Tasks >>
1/ In the text on the Islamic State in Syria, how many people did the June 22 church bombing in Damascus kill?
2/ Extend the text on the Islamic State in Syria, starting after its last sentence.

The Islamic State (IS) has returned to the spotlight in Damascus. According to the Syrian Ministry of Interior, the group conducted a suicide bombing on June 22 at a Greek Orthodox church in the Syrian capital, killing at least 25 and wounding more than 60. The bombing marked the group’s first attack in Damascus since the fall of the Bashar al-Assad regime.
Although the new Syrian authorities have thwarted multiple attempts by IS to target religious sites and launched operations to dismantle the group’s networks, the threat persists. Since Assad’s ouster, IS has issued repeated threats against the country’s new leadership and carried out numerous attacks targeting security forces, including one that killed three personnel in May in the Deir ez-Zor countryside of eastern Syria.
Government’s Forces Spread Too Thin
While Syrian President Ahmad al-Sharaa controls a majority of Syria, his forces remain overstretched. Government troops are concentrated in major cities, focused primarily on curbing smuggling into Lebanon and monitoring Assad loyalists along the coast. IS, meanwhile, has entrenched itself in the vast, barren, and remote Badiya region, where the state’s presence is thin. Sleeper cells have also infiltrated major cities. In May, Syrian forces dismantled one such cell in Aleppo, but the danger remains, and it requires precise intelligence to neutralize it effectively. A U.S.-led international coalition continues to fight IS in northeast Syria with the help of local allies but does not operate with the same numbers in Badiya.

Extracted records >>
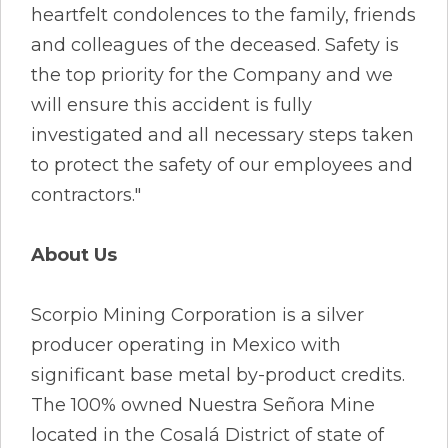
heartfelt condolences to the family, friends
and colleagues of the deceased. Safety is
the top priority for the Company and we
will ensure this accident is fully
investigated and all necessary steps taken
to protect the safety of our employees and
contractors."
About Us
Scorpio Mining Corporation is a silver
producer operating in Mexico with
significant base metal by-product credits.
The 100% owned Nuestra Señora Mine
located in the Cosalá District of state of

Answers for each item >>
1/ At least 25 people.

2/
Delayed Implementation of Sharaa-SDF Deal
Another factor contributing to the recent surge in IS activity is the delay in implementing the March agreement between Sharaa’s government and the U.S.-backed, Kurdish-led Syrian Democratic Forces (SDF), an integral component of the anti-IS coalition. The agreement called for the SDF’s integration into the Syrian army as a step toward stabilizing the country, yet months later, no meaningful progress has resulted. On June 21, SDF Commander Mazloum Abdi noted, “Military joint committees have started working, but the progress has been minimal, as the government is not serious enough in providing real guarantees to the non-Sunni components, especially the Kurds and the Druze.”
Prior to the Damascus bombing, most IS attacks were concentrated in northeastern Syria — which the SDF controls with coalition support. The delay in implementing the integration deal has provided IS with an opportunity to exploit gaps in security. Sharaa’s forces are overstretched, and integrating the SDF into the Syrian Armed Forces would boost troop numbers in northeastern Syria and reinforce urban centers vulnerable to IS attacks. The suicide bomber in the church attack came from the al-Hol camp — an IS camp still under SDF control — where unresolved issues about future oversight have led to the increase of cells that have operated outside the camp.
U.S. Must Pressure Sharaa and SDF to Implement March Agreement
In April, the U.S. Department of Defense confirmed that it would consolidate and reduce its military presence in Syria, retaining fewer than 1,000 troops under Combined Joint Task Force — Operation Inherent Resolve. Reuters reported that America evacuated two U.S. bases in Hasakah on June 16, bringing the total number of evacuated bases to four in just over a month.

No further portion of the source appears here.